I heard the panic in Dolores's voice and wished I were there to offer relief. As it was, I had only a silly question.
"She left the home?"
"The administrator is saying she ran away, but I know she wouldn't do that. So either her memory has gotten worse, or"—Dolores's voice caught—"someone kidnapped her. You know, you hear such horrible nursing home stories these days. Who knows what could have happened to her?"
I put down my purse and tote and sat on a metal chair in my atrium. "I'm so sorry, Dolores. I assume they've called the police?"
"They did, and so did I, but on the whole, the police don't care. They never do. She's just an old lady who wandered off."
The beginnings of a speech in defense of law enforcement formed in my mind as I thought of Skip, my conscientious twenty-eight-year-old nephew and one of the newest detectives in the Lincoln Point police department. But on the whole, I knew that Dolores was right, that a harmless, meandering octogenarian was not a high priority on the LPPD crime-fighting agenda. Perhaps we needed an old person alert, like the Amber Alert for children.
"Can you talk to Skip, Geraldine?" Not unexpected. I often got requests to intercede with Skip. Sometimes for a speeding or parking ticket, sometimes for more serious matters, like this one.

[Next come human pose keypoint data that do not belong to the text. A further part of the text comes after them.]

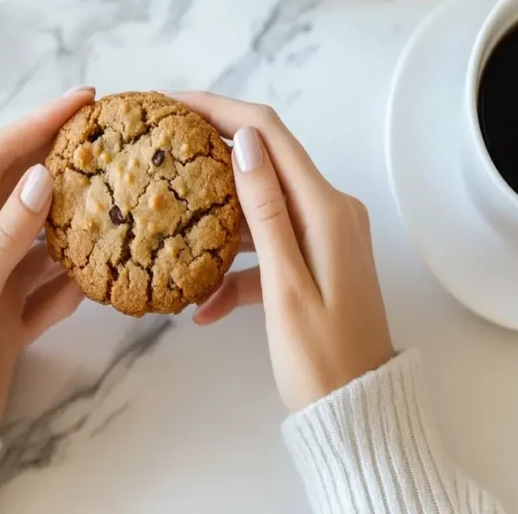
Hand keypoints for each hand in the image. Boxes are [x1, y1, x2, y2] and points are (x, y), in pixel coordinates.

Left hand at [0, 88, 93, 444]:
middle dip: (63, 157)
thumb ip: (6, 239)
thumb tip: (42, 176)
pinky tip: (105, 264)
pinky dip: (75, 267)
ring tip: (122, 191)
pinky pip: (52, 272)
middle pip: (21, 184)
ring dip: (77, 212)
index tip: (84, 100)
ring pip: (42, 227)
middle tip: (112, 135)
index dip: (39, 123)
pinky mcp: (13, 301)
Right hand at [172, 92, 393, 410]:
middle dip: (211, 154)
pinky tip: (205, 306)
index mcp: (327, 210)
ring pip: (259, 208)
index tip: (172, 103)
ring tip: (168, 227)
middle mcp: (330, 212)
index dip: (220, 109)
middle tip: (159, 152)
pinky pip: (267, 248)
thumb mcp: (285, 287)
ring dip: (217, 221)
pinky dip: (236, 268)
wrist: (358, 414)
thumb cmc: (323, 360)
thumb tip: (246, 143)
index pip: (268, 134)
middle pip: (263, 162)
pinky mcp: (315, 261)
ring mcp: (324, 236)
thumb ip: (266, 212)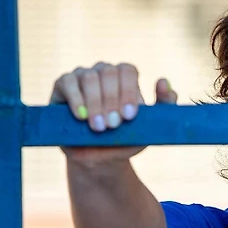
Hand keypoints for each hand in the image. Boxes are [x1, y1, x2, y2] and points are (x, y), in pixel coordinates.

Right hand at [50, 62, 177, 164]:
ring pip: (90, 78)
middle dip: (112, 100)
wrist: (98, 157)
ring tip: (99, 128)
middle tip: (113, 125)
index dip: (129, 91)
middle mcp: (103, 71)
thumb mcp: (147, 127)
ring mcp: (82, 75)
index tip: (129, 116)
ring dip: (95, 104)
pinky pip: (68, 83)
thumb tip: (164, 81)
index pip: (128, 71)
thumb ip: (163, 105)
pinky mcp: (63, 84)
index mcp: (124, 77)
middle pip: (109, 72)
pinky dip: (76, 100)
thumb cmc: (125, 138)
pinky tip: (81, 117)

It was hard to convince people that, one, I didn't have a hotline to Skip, and, two, the wishes of a retired English teacher were not what the LPPD had dedicated their lives to. "I'm going to drive around myself and look for her, but it would be nice to know someone on the police force cared."
"I'll try to reach my nephew, but I can't promise anything. What I can do, if it will help, is drive for you if you want some company while you look." My own time, at least, was something I had control over. Though I questioned the usefulness of a random search of Lincoln Point's streets, I understood why Dolores would need to be doing something to find her grandmother.

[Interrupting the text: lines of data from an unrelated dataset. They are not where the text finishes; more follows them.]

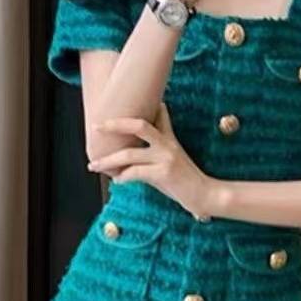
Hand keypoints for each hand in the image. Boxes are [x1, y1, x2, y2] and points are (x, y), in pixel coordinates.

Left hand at [88, 103, 217, 220]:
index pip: (157, 114)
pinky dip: (123, 177)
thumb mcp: (176, 158)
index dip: (139, 108)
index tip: (118, 105)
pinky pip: (135, 173)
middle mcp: (166, 144)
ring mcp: (165, 158)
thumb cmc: (187, 181)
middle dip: (114, 125)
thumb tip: (141, 150)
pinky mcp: (163, 173)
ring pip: (129, 154)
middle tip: (96, 126)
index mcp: (169, 139)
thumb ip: (161, 149)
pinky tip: (117, 180)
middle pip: (138, 125)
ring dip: (108, 160)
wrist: (206, 194)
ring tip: (94, 165)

I heard a loud sigh. "That would be wonderful, Geraldine. Can you pick me up at city hall?"
"Give me ten minutes."
I hung up and mentally changed gears. My call to Lourdes caught her just in time, before she left for our tutoring session at the library.

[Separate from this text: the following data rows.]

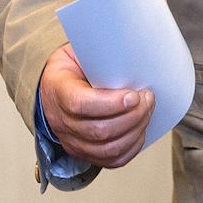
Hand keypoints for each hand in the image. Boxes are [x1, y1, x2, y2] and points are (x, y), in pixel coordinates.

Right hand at [39, 43, 154, 168]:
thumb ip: (99, 50)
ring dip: (135, 131)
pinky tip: (140, 131)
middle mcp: (62, 121)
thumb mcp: (78, 50)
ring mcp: (72, 140)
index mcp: (58, 90)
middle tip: (148, 98)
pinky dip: (130, 148)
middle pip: (99, 131)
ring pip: (107, 149)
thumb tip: (133, 42)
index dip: (110, 104)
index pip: (80, 105)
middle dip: (132, 116)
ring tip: (147, 111)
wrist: (54, 86)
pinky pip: (110, 161)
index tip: (134, 94)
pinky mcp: (84, 152)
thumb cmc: (73, 65)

"That's okay, Mrs. Porter, I will wait here until you call me."
"Thanks for being flexible, Lourdes. Go on to the next chapter in your book, and we'll work on it later today."
Always the teacher, my late husband, Ken, would have said. Always giving homework. I knew he meant it as a compliment.
I gave my cozy scene one more nudge, and my atrium Jade plant a quick spray. I grabbed a light jacket (Decembers are mild in this part of the world, at least for a Bronx native) and glanced at my tote full of books and materials for tutoring. Before the morning's over, I thought, Sofia will have been returned safely to her room at the Mary Todd, probably by an LPPD officer as young and handsome as Skip was (though it would be hard to find a cop with Skip's dazzling red hair).
I'd still have time for conjugations and punctuation with Lourdes.